Analysis - Applying the tests in s259GA TIOPA 2010

Do the interest payments satisfy the relevant conditions and thus fall within the scope of the hybrid payee deduction/non-inclusion mismatches rules?

Condition A: Are payments made under, or in connection with, an arrangement?

The services payment is a transfer of money from C Co to D Co and it is made under the arrangement, which includes the transaction involving the provision of the relevant services by D Co and the subsequent compensation.

Condition A is satisfied.

Condition B: Is the payee a hybrid entity?

D Co is the payee and is regarded as a person for tax purposes under the law of Country X.

Country Z treats D Co’s service payment receipts as the income of B Co for tax purposes.

Therefore D Co is a hybrid entity, and Condition B is met.

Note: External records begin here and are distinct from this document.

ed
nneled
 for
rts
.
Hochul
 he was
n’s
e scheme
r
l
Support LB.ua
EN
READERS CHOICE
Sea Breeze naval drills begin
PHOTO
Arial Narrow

Condition C: Is the payer or investor within the charge to corporation tax for a relevant period or is the hybrid payee a limited liability partnership?

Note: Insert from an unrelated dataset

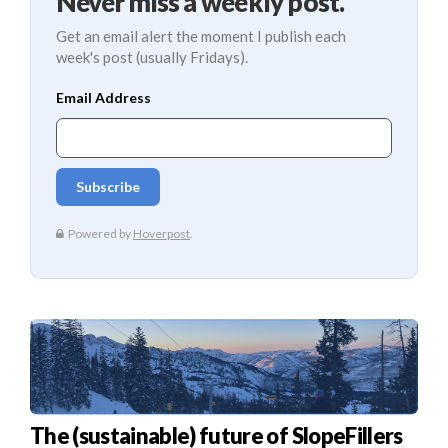
Never miss a weekly post.
Get an email alert the moment I publish each
week's post (usually Fridays).
The (sustainable) future of SlopeFillers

In the event the UK is in the position of Country Y, C Co is the payer and would be within the charge to corporation tax.

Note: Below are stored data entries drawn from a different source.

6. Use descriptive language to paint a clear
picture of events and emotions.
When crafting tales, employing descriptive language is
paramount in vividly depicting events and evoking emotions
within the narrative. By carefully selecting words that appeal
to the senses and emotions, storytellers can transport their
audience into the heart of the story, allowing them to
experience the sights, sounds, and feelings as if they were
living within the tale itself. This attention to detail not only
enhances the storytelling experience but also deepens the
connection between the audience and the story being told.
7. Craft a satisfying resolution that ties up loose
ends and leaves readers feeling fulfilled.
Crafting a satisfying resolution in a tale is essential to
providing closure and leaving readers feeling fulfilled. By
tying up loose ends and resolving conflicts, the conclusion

In the event the UK is in the position of Country X, B Co is the relevant investor and would be within the charge to corporation tax.

Condition C will therefore be satisfied under either of the above scenarios.

In the event that D Co is an LLP, Condition C will also be satisfied.

Condition D: Is it reasonable to suppose that there is, or will be, a hybrid payee deduction/non-inclusion mismatch in relation to the payment?

It is reasonable to suppose that Country Y will permit C Co a full deduction for the service payments (the relevant deduction). It is also reasonable to suppose that the payment received by D Co will not be included in its ordinary income. D Co is regarded as transparent under Country Z’s jurisdiction, but as a taxable entity (opaque) in Country X, so neither are likely to bring it into charge.

This mismatch arises as a consequence of the contrasting treatment of D Co for tax purposes in Country X and Country Z, so is directly attributable to the fact that D Co is a hybrid entity. If either:

  • D Co had been recognised as an entity separate from B Co in Country Z, or
  • D Co had not been recognised as an entity separate from B Co in Country X

then it is reasonable to suppose that either D Co (in the former situation) or B Co (in the latter situation) would have included the interest payments in its ordinary income. It therefore arises by reason of D Co (a payee) being a hybrid entity.

Condition D is satisfied.

Extent of the mismatch

The excess of the deduction over the amount not included in this example is equal to the total payment for services.

However, A Co subjects the service payments to a CFC charge (either a UK CFC charge or its foreign equivalent). Where there is a hybrid payee deduction/non-inclusion mismatch between the parties that are directly involved in the transaction, then recognition should be given to any CFC charge suffered on that same receipt per s259BD TIOPA 2010.

In this case, the receipt has been wholly brought into account by A Co in calculating D Co.’s chargeable profits for the purpose of that charge.

Having recognised the CFC charge, the result is that no hybrid payee deduction/non-inclusion mismatch remains. There is therefore no need to consider the remaining conditions.